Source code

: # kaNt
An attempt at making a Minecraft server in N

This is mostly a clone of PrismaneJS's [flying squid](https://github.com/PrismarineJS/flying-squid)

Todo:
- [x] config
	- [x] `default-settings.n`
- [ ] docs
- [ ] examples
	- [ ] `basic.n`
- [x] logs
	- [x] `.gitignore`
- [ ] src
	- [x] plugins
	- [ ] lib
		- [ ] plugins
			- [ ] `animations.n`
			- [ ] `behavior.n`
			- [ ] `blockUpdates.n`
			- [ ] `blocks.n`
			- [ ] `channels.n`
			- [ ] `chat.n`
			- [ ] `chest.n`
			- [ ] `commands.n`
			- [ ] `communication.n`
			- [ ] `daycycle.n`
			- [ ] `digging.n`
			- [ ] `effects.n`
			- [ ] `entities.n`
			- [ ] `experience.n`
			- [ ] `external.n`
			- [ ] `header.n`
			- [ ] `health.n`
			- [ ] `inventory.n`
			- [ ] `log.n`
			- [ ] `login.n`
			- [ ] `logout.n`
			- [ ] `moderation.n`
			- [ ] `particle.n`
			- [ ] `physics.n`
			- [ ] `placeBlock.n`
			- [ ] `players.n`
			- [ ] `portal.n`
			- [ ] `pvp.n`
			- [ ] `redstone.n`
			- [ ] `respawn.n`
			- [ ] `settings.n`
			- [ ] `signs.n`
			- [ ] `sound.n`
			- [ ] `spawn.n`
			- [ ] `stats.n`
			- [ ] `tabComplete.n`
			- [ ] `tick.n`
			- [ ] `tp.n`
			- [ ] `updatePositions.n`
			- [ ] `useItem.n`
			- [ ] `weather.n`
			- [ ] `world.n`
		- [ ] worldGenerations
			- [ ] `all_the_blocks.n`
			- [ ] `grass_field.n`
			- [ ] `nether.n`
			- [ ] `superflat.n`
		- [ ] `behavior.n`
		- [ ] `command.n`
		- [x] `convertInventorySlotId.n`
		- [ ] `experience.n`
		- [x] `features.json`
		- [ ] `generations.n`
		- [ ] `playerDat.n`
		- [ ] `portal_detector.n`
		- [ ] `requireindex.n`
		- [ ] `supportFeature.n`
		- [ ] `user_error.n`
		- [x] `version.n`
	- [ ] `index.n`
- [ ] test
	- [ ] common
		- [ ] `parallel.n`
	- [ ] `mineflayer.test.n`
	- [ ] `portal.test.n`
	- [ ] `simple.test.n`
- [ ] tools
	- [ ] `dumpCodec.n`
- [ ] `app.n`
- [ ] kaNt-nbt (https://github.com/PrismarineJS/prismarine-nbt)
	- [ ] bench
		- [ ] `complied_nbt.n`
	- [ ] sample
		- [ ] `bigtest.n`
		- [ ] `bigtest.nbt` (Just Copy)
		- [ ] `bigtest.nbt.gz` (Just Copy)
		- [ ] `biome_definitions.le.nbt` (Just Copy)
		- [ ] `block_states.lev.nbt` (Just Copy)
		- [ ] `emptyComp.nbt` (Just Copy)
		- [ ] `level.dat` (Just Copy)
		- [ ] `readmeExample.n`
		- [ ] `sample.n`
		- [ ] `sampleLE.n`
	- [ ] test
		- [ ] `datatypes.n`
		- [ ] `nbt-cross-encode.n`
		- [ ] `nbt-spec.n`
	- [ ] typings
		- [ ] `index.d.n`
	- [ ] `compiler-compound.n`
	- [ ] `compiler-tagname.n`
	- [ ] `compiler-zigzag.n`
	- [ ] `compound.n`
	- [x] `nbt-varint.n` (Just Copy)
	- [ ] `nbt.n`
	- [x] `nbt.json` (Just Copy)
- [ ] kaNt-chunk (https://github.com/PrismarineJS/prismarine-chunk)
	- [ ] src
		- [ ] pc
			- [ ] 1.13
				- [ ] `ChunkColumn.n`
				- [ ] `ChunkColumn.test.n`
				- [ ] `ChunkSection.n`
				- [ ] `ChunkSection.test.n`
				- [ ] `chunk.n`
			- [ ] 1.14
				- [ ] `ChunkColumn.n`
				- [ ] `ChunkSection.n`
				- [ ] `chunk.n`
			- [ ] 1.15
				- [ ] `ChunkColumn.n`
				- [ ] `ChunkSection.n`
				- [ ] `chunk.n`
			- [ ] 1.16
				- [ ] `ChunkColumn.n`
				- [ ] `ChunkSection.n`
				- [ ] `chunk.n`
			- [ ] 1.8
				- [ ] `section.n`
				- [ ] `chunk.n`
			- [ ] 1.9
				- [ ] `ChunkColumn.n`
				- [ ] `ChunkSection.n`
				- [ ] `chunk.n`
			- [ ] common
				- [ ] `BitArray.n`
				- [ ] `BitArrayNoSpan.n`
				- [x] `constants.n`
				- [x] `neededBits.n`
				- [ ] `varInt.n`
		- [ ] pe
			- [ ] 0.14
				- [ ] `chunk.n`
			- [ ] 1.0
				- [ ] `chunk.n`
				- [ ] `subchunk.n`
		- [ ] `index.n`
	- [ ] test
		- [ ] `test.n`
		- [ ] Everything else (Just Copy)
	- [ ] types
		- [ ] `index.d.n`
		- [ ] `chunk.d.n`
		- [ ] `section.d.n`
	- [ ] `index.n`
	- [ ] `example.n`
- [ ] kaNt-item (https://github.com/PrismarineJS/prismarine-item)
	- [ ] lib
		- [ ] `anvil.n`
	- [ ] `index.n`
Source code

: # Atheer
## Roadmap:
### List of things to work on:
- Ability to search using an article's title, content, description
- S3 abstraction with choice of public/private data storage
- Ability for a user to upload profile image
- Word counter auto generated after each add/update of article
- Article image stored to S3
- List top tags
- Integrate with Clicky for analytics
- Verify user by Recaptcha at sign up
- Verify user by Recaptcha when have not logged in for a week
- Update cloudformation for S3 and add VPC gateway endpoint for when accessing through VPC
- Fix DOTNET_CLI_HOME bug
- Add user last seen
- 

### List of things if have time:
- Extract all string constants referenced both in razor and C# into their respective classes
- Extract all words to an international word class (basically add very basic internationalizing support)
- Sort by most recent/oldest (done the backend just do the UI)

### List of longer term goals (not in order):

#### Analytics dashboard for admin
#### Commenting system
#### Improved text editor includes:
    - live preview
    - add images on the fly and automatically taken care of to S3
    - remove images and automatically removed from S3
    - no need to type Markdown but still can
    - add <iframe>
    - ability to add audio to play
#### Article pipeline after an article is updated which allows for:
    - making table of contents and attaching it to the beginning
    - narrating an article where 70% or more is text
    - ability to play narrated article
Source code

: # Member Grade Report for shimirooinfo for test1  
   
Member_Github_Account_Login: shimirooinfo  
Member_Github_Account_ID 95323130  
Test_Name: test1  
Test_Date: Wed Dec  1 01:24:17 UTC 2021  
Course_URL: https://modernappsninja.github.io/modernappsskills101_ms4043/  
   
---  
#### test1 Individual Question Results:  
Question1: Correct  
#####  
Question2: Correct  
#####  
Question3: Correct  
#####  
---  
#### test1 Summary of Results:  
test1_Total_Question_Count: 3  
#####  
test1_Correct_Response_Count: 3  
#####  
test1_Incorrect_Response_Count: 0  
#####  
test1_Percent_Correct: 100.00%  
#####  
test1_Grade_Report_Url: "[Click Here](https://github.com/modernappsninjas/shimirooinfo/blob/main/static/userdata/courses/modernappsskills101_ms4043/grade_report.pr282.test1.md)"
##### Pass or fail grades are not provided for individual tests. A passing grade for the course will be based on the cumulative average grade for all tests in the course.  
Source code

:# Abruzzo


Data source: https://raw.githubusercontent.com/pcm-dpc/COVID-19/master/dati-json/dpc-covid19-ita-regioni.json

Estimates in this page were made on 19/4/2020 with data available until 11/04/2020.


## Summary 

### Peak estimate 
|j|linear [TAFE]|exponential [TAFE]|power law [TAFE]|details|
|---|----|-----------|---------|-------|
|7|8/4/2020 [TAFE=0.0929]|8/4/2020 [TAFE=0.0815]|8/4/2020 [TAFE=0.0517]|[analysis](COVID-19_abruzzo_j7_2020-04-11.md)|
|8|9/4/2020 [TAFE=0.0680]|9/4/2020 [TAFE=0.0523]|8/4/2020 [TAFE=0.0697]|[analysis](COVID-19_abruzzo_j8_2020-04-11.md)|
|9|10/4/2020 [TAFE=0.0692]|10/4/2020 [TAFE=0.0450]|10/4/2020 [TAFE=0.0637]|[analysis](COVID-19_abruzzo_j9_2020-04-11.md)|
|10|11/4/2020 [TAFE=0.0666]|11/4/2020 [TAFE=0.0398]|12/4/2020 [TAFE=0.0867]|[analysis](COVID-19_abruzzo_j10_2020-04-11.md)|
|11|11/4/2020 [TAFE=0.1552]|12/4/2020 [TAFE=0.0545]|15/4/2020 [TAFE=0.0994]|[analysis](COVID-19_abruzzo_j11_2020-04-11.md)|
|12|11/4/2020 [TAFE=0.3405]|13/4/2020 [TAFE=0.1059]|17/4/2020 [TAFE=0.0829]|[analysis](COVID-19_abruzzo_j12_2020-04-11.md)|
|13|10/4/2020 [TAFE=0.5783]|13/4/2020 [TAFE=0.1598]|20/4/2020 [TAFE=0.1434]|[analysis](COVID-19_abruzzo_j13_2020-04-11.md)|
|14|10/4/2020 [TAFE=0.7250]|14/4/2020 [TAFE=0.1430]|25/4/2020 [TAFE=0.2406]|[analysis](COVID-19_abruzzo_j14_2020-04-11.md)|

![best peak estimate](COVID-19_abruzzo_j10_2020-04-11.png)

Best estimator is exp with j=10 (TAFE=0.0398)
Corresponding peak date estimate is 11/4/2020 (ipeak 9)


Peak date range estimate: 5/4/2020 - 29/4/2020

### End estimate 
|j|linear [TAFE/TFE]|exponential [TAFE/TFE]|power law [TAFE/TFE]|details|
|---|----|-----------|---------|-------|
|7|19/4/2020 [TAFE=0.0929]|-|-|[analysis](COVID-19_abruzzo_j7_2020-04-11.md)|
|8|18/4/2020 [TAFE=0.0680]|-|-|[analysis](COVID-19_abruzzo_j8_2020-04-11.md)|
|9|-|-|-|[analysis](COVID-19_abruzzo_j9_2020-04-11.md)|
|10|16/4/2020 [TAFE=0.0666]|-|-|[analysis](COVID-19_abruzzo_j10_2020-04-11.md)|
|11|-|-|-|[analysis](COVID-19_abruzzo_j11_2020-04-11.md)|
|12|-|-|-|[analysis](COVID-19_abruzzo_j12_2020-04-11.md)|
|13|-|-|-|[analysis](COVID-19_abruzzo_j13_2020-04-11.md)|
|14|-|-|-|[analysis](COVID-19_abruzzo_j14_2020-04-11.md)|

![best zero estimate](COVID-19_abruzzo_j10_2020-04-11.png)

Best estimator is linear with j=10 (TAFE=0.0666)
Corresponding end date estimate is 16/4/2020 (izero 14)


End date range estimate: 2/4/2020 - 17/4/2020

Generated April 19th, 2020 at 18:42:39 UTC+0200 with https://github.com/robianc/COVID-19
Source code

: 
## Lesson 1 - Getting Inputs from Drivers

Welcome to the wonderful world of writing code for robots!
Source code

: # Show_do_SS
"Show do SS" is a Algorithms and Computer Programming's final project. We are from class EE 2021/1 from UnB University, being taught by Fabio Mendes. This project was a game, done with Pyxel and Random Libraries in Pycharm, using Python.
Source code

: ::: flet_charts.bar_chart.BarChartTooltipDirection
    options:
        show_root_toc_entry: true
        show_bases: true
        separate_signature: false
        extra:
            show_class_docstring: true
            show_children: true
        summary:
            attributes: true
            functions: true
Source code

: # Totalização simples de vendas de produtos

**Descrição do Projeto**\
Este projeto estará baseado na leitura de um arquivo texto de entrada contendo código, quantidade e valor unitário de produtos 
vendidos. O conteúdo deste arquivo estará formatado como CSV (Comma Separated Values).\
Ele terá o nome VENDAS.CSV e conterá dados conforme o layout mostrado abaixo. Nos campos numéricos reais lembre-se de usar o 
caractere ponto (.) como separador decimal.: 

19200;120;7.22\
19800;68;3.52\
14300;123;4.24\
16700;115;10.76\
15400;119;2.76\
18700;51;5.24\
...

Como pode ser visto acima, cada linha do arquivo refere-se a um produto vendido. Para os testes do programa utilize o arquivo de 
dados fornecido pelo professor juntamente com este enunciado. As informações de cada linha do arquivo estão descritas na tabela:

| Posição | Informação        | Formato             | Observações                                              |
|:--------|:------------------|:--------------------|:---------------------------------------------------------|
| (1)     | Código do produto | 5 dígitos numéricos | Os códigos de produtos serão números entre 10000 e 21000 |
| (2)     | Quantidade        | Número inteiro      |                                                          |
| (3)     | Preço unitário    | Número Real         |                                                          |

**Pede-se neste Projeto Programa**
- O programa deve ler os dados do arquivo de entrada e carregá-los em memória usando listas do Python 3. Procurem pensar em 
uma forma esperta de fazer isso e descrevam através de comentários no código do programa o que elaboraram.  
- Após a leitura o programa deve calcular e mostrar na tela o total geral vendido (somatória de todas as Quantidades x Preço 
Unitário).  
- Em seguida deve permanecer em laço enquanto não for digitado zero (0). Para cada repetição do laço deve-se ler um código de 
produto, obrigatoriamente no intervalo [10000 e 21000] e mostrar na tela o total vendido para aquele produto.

---+---

__Problem to solve__. Search the material above for "exponential". Copy each line that has it.

__Answer space__.
|j|linear [TAFE]|exponential [TAFE]|power law [TAFE]|details|
|j|linear [TAFE/TFE]|exponential [TAFE/TFE]|power law [TAFE/TFE]|details|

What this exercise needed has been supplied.